Dentro mismo de Roma había quienes por una u otra razón eran favorables al retorno de los Tarquinos. Entre ellos se contaban dos hijos del mismo Bruto. Cuando fue descubierta la conspiración de sus hijos, correspondió a Bruto, en su condición de cónsul, el deber de juzgarlos. Éste colocó las necesidades de la República por encima de sus sentimientos como padre y se unió a Colatino en la dirección de su ejecución. Pero desde entonces, según los relatos tradicionales, la vida no tuvo ningún valor para Bruto y buscó la muerte en batalla. Finalmente, en una escaramuza con las fuerzas de Tarquino, Bruto vio realizados sus deseos y murió en singular combate con uno de los hijos de Tarquino.
La amenaza que se cernía sobre Roma se agudizó cuando Tarquino el Soberbio logró obtener la ayuda de Lars Porsena de Clusium, ciudad de Etruria central situada a unos 120 kilómetros al norte de Roma.

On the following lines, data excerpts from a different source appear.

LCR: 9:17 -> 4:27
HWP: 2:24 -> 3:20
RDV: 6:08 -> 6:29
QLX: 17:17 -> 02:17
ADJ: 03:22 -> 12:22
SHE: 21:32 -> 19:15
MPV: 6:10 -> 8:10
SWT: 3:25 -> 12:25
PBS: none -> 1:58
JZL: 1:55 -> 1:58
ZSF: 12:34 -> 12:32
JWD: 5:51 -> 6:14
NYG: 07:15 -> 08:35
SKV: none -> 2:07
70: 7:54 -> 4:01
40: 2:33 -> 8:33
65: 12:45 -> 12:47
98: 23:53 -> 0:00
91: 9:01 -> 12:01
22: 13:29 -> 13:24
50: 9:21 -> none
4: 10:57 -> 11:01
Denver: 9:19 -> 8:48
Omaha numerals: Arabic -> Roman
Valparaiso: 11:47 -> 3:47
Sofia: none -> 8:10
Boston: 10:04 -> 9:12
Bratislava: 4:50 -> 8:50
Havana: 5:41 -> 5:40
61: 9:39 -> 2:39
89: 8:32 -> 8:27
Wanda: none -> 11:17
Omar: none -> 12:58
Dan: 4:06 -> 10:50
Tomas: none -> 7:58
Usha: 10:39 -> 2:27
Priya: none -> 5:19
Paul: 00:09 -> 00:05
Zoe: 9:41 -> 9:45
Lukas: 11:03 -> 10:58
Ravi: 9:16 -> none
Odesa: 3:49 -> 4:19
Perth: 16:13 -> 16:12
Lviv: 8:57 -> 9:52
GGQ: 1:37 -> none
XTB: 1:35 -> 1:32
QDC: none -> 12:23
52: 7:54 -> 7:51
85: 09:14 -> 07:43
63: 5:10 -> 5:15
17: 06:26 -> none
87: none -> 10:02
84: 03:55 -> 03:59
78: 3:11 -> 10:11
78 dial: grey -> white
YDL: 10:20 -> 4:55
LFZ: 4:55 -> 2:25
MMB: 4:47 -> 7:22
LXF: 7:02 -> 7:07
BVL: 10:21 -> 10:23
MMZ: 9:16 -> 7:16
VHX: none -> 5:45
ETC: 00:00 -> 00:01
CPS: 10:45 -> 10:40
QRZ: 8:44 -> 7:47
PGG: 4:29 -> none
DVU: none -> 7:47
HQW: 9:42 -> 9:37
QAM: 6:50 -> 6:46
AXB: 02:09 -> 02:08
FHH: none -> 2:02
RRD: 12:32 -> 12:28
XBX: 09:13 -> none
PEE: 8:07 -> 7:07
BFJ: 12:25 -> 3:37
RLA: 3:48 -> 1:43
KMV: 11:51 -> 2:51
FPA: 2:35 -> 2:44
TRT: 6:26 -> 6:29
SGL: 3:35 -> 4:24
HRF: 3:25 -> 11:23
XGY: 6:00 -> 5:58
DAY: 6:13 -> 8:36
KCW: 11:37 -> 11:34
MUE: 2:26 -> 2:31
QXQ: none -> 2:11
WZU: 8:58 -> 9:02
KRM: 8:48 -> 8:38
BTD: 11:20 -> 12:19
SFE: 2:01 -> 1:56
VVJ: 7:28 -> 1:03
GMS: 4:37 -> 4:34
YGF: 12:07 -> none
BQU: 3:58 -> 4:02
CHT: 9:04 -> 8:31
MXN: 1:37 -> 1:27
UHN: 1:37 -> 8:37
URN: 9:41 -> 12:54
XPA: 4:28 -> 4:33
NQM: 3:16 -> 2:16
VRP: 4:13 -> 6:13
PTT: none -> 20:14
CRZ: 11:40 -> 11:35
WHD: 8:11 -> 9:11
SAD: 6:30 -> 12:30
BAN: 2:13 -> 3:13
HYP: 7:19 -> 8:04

Las leyendas romanas dicen que Porsena y su ejército etrusco avanzaron hacia el Sur, hasta el Tíber, expulsando a los romanos de sus posiciones en el Monte Janículo, al oeste del río. Porsena habría entrado en Roma y aplastado la República si los romanos no hubiesen destruido a tiempo el puente de madera que atravesaba el río.